PROMPT:
Copy the following lines word for word, leaving out none of them.

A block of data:

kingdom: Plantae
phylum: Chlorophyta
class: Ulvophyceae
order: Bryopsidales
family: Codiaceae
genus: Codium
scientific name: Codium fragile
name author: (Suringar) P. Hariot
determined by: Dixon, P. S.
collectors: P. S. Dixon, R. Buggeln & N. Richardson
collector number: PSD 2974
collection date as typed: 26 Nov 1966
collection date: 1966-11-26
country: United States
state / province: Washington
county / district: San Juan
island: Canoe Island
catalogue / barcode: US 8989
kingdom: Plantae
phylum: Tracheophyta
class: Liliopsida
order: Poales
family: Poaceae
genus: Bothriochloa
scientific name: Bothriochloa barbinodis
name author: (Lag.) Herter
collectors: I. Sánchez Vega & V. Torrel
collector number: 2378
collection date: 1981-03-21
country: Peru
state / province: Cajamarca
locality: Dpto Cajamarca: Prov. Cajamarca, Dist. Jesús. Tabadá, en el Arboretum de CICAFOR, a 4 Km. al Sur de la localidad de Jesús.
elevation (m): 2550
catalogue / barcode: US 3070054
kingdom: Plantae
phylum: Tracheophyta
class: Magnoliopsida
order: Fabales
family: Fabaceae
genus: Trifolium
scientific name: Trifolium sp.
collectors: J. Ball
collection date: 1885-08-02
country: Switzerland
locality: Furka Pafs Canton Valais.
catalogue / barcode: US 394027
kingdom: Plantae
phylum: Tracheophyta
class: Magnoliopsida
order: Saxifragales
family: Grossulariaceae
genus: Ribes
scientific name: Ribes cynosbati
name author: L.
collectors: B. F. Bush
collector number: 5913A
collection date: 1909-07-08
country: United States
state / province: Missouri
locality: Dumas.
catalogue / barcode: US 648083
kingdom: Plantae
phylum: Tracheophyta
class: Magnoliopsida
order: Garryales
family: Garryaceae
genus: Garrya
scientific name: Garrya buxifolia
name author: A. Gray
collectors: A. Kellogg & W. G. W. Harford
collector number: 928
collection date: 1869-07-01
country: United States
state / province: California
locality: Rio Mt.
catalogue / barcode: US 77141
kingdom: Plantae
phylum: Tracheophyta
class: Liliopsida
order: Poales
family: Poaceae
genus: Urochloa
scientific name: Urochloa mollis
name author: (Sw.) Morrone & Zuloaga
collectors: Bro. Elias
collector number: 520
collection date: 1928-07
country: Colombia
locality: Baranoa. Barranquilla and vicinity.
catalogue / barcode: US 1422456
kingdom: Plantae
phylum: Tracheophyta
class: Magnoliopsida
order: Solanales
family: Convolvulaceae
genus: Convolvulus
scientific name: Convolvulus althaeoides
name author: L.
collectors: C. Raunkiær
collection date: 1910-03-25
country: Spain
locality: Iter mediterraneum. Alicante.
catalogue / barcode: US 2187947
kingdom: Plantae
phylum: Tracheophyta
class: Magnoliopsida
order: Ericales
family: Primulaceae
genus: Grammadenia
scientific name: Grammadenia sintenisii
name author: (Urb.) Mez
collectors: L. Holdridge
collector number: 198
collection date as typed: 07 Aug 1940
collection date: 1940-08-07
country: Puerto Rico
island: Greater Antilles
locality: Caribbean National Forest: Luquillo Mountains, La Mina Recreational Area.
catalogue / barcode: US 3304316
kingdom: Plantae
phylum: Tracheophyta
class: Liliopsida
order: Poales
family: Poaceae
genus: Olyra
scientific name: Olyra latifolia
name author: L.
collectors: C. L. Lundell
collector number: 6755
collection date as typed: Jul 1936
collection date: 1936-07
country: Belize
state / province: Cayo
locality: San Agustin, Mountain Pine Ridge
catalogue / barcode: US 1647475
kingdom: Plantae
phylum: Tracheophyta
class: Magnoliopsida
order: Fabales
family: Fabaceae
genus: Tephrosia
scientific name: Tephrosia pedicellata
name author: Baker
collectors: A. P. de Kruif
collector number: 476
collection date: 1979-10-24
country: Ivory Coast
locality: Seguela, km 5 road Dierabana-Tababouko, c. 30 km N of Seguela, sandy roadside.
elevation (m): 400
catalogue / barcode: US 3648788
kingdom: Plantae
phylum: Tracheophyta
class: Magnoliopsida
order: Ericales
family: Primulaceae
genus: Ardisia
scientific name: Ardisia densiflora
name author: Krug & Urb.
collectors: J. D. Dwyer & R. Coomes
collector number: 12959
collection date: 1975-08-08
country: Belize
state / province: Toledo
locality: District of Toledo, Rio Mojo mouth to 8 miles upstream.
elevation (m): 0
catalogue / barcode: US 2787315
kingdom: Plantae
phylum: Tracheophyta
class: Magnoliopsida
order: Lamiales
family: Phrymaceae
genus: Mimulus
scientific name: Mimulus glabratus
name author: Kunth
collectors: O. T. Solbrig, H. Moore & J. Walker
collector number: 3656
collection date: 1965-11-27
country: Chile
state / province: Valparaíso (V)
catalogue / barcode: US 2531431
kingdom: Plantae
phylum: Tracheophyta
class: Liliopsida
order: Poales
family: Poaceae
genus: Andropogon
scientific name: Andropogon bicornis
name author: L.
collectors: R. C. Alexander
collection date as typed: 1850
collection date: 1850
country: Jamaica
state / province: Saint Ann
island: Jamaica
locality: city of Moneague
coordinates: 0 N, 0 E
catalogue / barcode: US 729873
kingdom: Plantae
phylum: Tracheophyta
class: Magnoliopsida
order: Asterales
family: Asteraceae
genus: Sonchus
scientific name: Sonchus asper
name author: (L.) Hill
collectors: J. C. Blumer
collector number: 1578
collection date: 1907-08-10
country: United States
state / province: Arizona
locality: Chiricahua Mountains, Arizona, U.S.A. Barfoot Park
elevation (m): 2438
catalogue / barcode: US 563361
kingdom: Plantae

EXPECTED OUTPUT:
kingdom: Plantae
phylum: Chlorophyta
class: Ulvophyceae
order: Bryopsidales
family: Codiaceae
genus: Codium
scientific name: Codium fragile
name author: (Suringar) P. Hariot
determined by: Dixon, P. S.
collectors: P. S. Dixon, R. Buggeln & N. Richardson
collector number: PSD 2974
collection date as typed: 26 Nov 1966
collection date: 1966-11-26
country: United States
state / province: Washington
county / district: San Juan
island: Canoe Island
catalogue / barcode: US 8989
kingdom: Plantae
phylum: Tracheophyta
class: Liliopsida
order: Poales
family: Poaceae
genus: Bothriochloa
scientific name: Bothriochloa barbinodis
name author: (Lag.) Herter
collectors: I. Sánchez Vega & V. Torrel
collector number: 2378
collection date: 1981-03-21
country: Peru
state / province: Cajamarca
locality: Dpto Cajamarca: Prov. Cajamarca, Dist. Jesús. Tabadá, en el Arboretum de CICAFOR, a 4 Km. al Sur de la localidad de Jesús.
elevation (m): 2550
catalogue / barcode: US 3070054
kingdom: Plantae
phylum: Tracheophyta
class: Magnoliopsida
order: Fabales
family: Fabaceae
genus: Trifolium
scientific name: Trifolium sp.
collectors: J. Ball
collection date: 1885-08-02
country: Switzerland
locality: Furka Pafs Canton Valais.
catalogue / barcode: US 394027
kingdom: Plantae
phylum: Tracheophyta
class: Magnoliopsida
order: Saxifragales
family: Grossulariaceae
genus: Ribes
scientific name: Ribes cynosbati
name author: L.
collectors: B. F. Bush
collector number: 5913A
collection date: 1909-07-08
country: United States
state / province: Missouri
locality: Dumas.
catalogue / barcode: US 648083
kingdom: Plantae
phylum: Tracheophyta
class: Magnoliopsida
order: Garryales
family: Garryaceae
genus: Garrya
scientific name: Garrya buxifolia
name author: A. Gray
collectors: A. Kellogg & W. G. W. Harford
collector number: 928
collection date: 1869-07-01
country: United States
state / province: California
locality: Rio Mt.
catalogue / barcode: US 77141
kingdom: Plantae
phylum: Tracheophyta
class: Liliopsida
order: Poales
family: Poaceae
genus: Urochloa
scientific name: Urochloa mollis
name author: (Sw.) Morrone & Zuloaga
collectors: Bro. Elias
collector number: 520
collection date: 1928-07
country: Colombia
locality: Baranoa. Barranquilla and vicinity.
catalogue / barcode: US 1422456
kingdom: Plantae
phylum: Tracheophyta
class: Magnoliopsida
order: Solanales
family: Convolvulaceae
genus: Convolvulus
scientific name: Convolvulus althaeoides
name author: L.
collectors: C. Raunkiær
collection date: 1910-03-25
country: Spain
locality: Iter mediterraneum. Alicante.
catalogue / barcode: US 2187947
kingdom: Plantae
phylum: Tracheophyta
class: Magnoliopsida
order: Ericales
family: Primulaceae
genus: Grammadenia
scientific name: Grammadenia sintenisii
name author: (Urb.) Mez
collectors: L. Holdridge
collector number: 198
collection date as typed: 07 Aug 1940
collection date: 1940-08-07
country: Puerto Rico
island: Greater Antilles
locality: Caribbean National Forest: Luquillo Mountains, La Mina Recreational Area.
catalogue / barcode: US 3304316
kingdom: Plantae
phylum: Tracheophyta
class: Liliopsida
order: Poales
family: Poaceae
genus: Olyra
scientific name: Olyra latifolia
name author: L.
collectors: C. L. Lundell
collector number: 6755
collection date as typed: Jul 1936
collection date: 1936-07
country: Belize
state / province: Cayo
locality: San Agustin, Mountain Pine Ridge
catalogue / barcode: US 1647475
kingdom: Plantae
phylum: Tracheophyta
class: Magnoliopsida
order: Fabales
family: Fabaceae
genus: Tephrosia
scientific name: Tephrosia pedicellata
name author: Baker
collectors: A. P. de Kruif
collector number: 476
collection date: 1979-10-24
country: Ivory Coast
locality: Seguela, km 5 road Dierabana-Tababouko, c. 30 km N of Seguela, sandy roadside.
elevation (m): 400
catalogue / barcode: US 3648788
kingdom: Plantae
phylum: Tracheophyta
class: Magnoliopsida
order: Ericales
family: Primulaceae
genus: Ardisia
scientific name: Ardisia densiflora
name author: Krug & Urb.
collectors: J. D. Dwyer & R. Coomes
collector number: 12959
collection date: 1975-08-08
country: Belize
state / province: Toledo
locality: District of Toledo, Rio Mojo mouth to 8 miles upstream.
elevation (m): 0
catalogue / barcode: US 2787315
kingdom: Plantae
phylum: Tracheophyta
class: Magnoliopsida
order: Lamiales
family: Phrymaceae
genus: Mimulus
scientific name: Mimulus glabratus
name author: Kunth
collectors: O. T. Solbrig, H. Moore & J. Walker
collector number: 3656
collection date: 1965-11-27
country: Chile
state / province: Valparaíso (V)
catalogue / barcode: US 2531431
kingdom: Plantae
phylum: Tracheophyta
class: Liliopsida
order: Poales
family: Poaceae
genus: Andropogon
scientific name: Andropogon bicornis
name author: L.
collectors: R. C. Alexander
collection date as typed: 1850
collection date: 1850
country: Jamaica
state / province: Saint Ann
island: Jamaica
locality: city of Moneague
coordinates: 0 N, 0 E
catalogue / barcode: US 729873
kingdom: Plantae
phylum: Tracheophyta
class: Magnoliopsida
order: Asterales
family: Asteraceae
genus: Sonchus
scientific name: Sonchus asper
name author: (L.) Hill
collectors: J. C. Blumer
collector number: 1578
collection date: 1907-08-10
country: United States
state / province: Arizona
locality: Chiricahua Mountains, Arizona, U.S.A. Barfoot Park
elevation (m): 2438
catalogue / barcode: US 563361
kingdom: Plantae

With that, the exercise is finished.